Shuffling
\((a,b,c)\)
\((a,c,b)\)
\((b,a,c)\)
\((b,c,a)\)
\((c,a,b)\)
\((c,b,a)\)
Actions
\((0, 1, 2) \rightarrow (0,1,2)\)
\((0, 1, 2) \rightarrow (0,2,1)\)
\((0, 1, 2) \rightarrow (1,0,2)\)
\((0, 1, 2) \rightarrow (1,2,0)\)
\((0, 1, 2) \rightarrow (2,0,1)\)
\((0, 1, 2) \rightarrow (2,1,0)\)
Positional Notation
Apply \((1,0,2)\) to \((a,b,c)\) giving \((b,a,c)\).
Sometimes written as
\(\begin{pmatrix} 0 & 1 & 2 \\ 1 & 0 & 2 \end{pmatrix}\)
Combining Permutations
Apply \((1, 0, 2)(2, 1, 0)\) to \((a,b,c)\).

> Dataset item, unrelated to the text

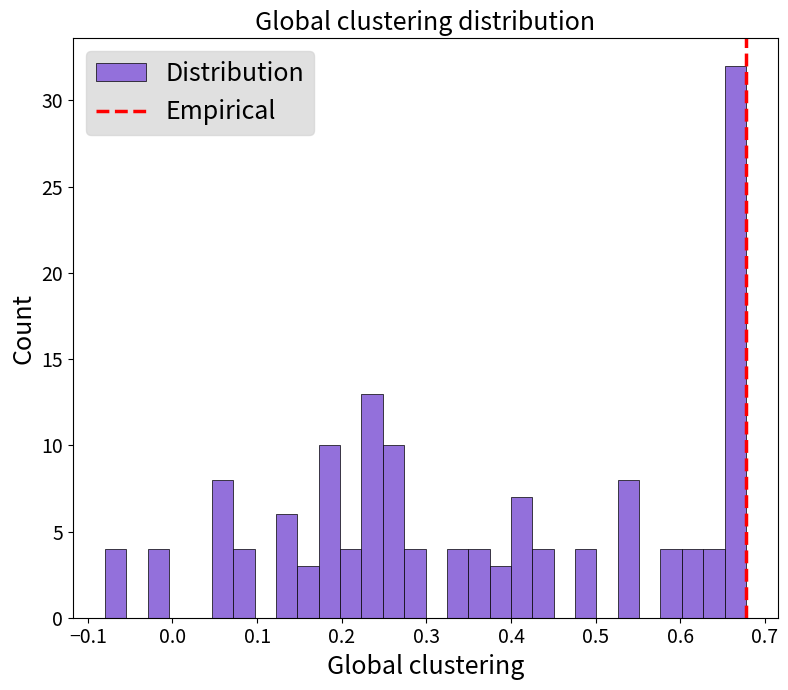

Around what value on the x-axis is the tallest bar? Give the approximate position of its centre, as read against the axis.

0.66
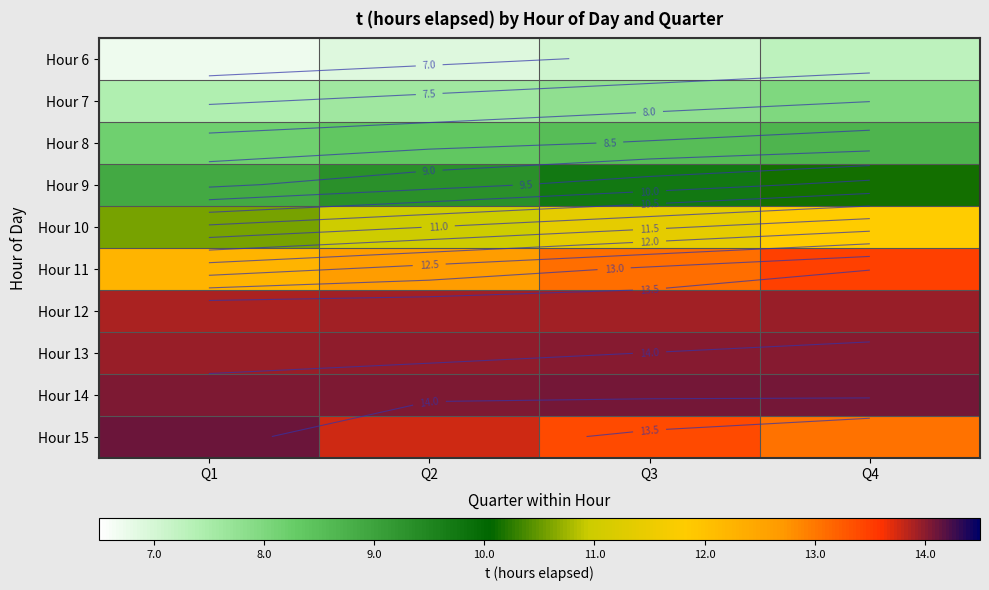

What is the maximum value shown in the chart?

14.1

First, apply \((2,1,0)\) to \((a,b,c)\) giving \((c,b,a)\).
Then apply \((1,0,2)\) to \((c,b,a)\) giving \((b,c,a)\)
Note that we can apply \((1,0,2)\) to \((2,1,0)\) giving \((1,2,0)\).
See \((1,2,0)\) applied to \((a,b,c)\) also gives \((b,c,a)\).